There is no reason that we need be, according to yesterday's New York Times, which reports that talks between Taliban leaders and Afghan government representatives have accelerated since Obama's election, and that Afghan officials say they have the tacit blessing of Washington for the talks.
Furthermore, the demands being put forward by the Taliban in the negotiations appear, on the face of it, to be eminently reasonable.
Daoud Abedi, one of the intermediaries in the talks, told the Times he had hammered out a common set of demands between the Taliban and Gulbuddin Hekmatyar's group. The groups agreed to stop fighting if those conditions were met, Abedi said.
The first demand was an immediate pullback of American and other foreign forces to their bases, followed by a cease-fire and a total withdrawal from the country over the next 18 months. Then the current government would be replaced by a transitional government made up of a range of Afghan leaders, including those of the Taliban and other insurgents. Americans and other foreign soldiers would be replaced with a peacekeeping force drawn from predominantly Muslim nations, with a guarantee from the insurgent groups that they would not attack such a force. Nationwide elections would follow after the Western forces left.
Is there anything here which appears unreasonable on its face?
- Pullback to bases: this was a demand of the Iraqi government, which the US eventually agreed to a version of.
- Cease-fire: a standard element of any peace plan.
- Timetable for US withdrawal - in Iraq, the US agreed to a timetable for withdrawal.
- Transitional government including insurgent leaders: another standard feature of peace agreements.
- Replacement of Western troops by peacekeepers from Muslim nations: eminently reasonable. Note that many Muslim nations who might be willing to contribute to such a force have very close relations with the United States.
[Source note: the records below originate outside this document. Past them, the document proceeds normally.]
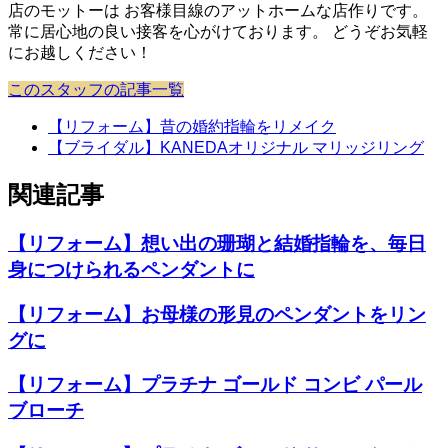
店のモットーは お客様目線のアットホームな店作りです。
常に居心地の良い接客を心がけております。 どうぞお気軽
にお越しください！
このスタッフの記事一覧
【リフォーム】昔の婚約指輪をリメイク
【ブライダル】KANEDAオリジナル マリッジリング
関連記事
【リフォーム】想い出の珊瑚と結婚指輪を、毎日
身につけられるペンダントに
【リフォーム】お母様の形見のペンダントをリン
グに
【リフォーム】プラチナ ゴールド コンビ パール
ブローチ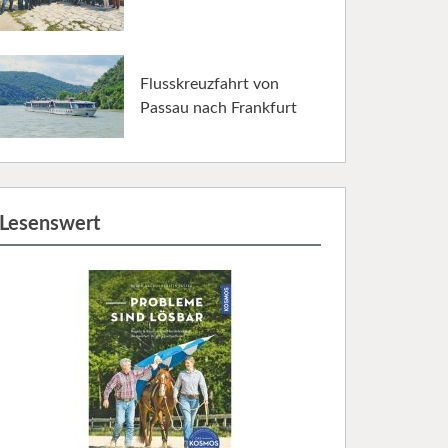
Flusskreuzfahrt von
Passau nach Frankfurt
Lesenswert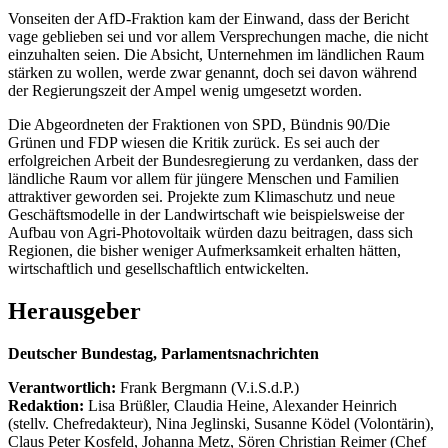
Vonseiten der AfD-Fraktion kam der Einwand, dass der Bericht
vage geblieben sei und vor allem Versprechungen mache, die nicht
einzuhalten seien. Die Absicht, Unternehmen im ländlichen Raum
stärken zu wollen, werde zwar genannt, doch sei davon während
der Regierungszeit der Ampel wenig umgesetzt worden.
Die Abgeordneten der Fraktionen von SPD, Bündnis 90/Die
Grünen und FDP wiesen die Kritik zurück. Es sei auch der
erfolgreichen Arbeit der Bundesregierung zu verdanken, dass der
ländliche Raum vor allem für jüngere Menschen und Familien
attraktiver geworden sei. Projekte zum Klimaschutz und neue
Geschäftsmodelle in der Landwirtschaft wie beispielsweise der
Aufbau von Agri-Photovoltaik würden dazu beitragen, dass sich
Regionen, die bisher weniger Aufmerksamkeit erhalten hätten,
wirtschaftlich und gesellschaftlich entwickelten.
Herausgeber
Deutscher Bundestag, Parlamentsnachrichten
Verantwortlich:
Frank Bergmann (V.i.S.d.P.)
Redaktion:
Lisa Brüßler, Claudia Heine, Alexander Heinrich
(stellv. Chefredakteur), Nina Jeglinski,
Susanne Ködel (Volontärin),
Claus Peter Kosfeld, Johanna Metz, Sören Christian Reimer (Chef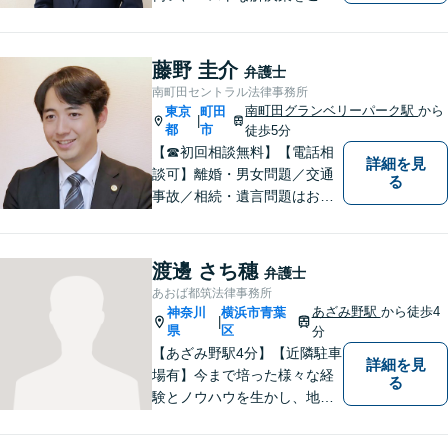
緒に考えさせていただきま
す。【夜間／休日対応可能】
難解な用語は極力用いずに平
藤野 圭介
弁護士
易かつ具体的な説明を心がけ
南町田セントラル法律事務所
ていますので、まずは一度お
南町田グランベリーパーク駅
から
東京
町田
|
気軽にご相談頂ければと思い
都
市
徒歩5分
ます。
【☎︎初回相談無料】【電話相
詳細を見
談可】離婚・男女問題／交通
る
事故／相続・遺言問題はお任
せください。相談対応実績30
00件以上。豊富な経験を活か
し、依頼者様にとって最適な
渡邊 さち穗
弁護士
解決を目指します【休日・夜
あおば都筑法律事務所
間対応可】【完全個室で相
あざみ野駅
から徒歩4
神奈川
横浜市青葉
|
談】【南町田グランベリーパ
県
区
分
ーク駅5分】
【あざみ野駅4分】【近隣駐車
詳細を見
場有】今まで培った様々な経
る
験とノウハウを生かし、地域
のお客様に寄り添い、実現可
能な最善の結論を共に目指し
- Guarantee from insurgents not to attack such a force: obviously, a pre-condition of such a force being deployed; Muslim nations wouldn't deploy their forces unless they believed such guarantees were credible, and if the Taliban reneged on such a deal, it would hurt them very badly politically. Moreover, the Taliban have adhered to similar agreements made in the past, mediated by Pakistan.
- Nationwide elections after departure of Western forces - who could be against that? A standard principle of UN decolonization is that elections should not take place under the auspices of occupying powers.
The Taliban also demand the end of US drone attacks in Pakistan. But since even counterinsurgency expert David Kilcullen says the drone attacks are doing the US more harm than good, and since according to Pakistan they are killing more civilians than militants, it's hard to see why this should be a deal-breaker.
The talks are significant because they suggest how a political settlement may be able to end the eight-year-old war, the Times says.
Of course, all this is one-half of the negotiation: the Taliban demands. What's missing for an agreement are the US demands. The US is sure to demand, at the very least, a guarantee from the Taliban about Afghanistan not being a base for attacks on the US; past statements from Taliban officials suggest that such a guarantee might not be very hard to obtain in the context of an agreement. But in any event, the fact that the Taliban are making reasonable demands ought to focus attention on the need for the Obama Administration to get serious about supporting inside-Afghanistan diplomacy.
The signaled position of the Obama Administration has been: we're not in any hurry for talks, because we want to bloody the Taliban first, so they'll be more flexible in negotiations. But if the Taliban are already being flexible, perhaps we could skip over the bloodying part - given that for every bloodied Taliban, there are going to be fifty bloodied Afghan civilians - and move straight to meaningful negotiations.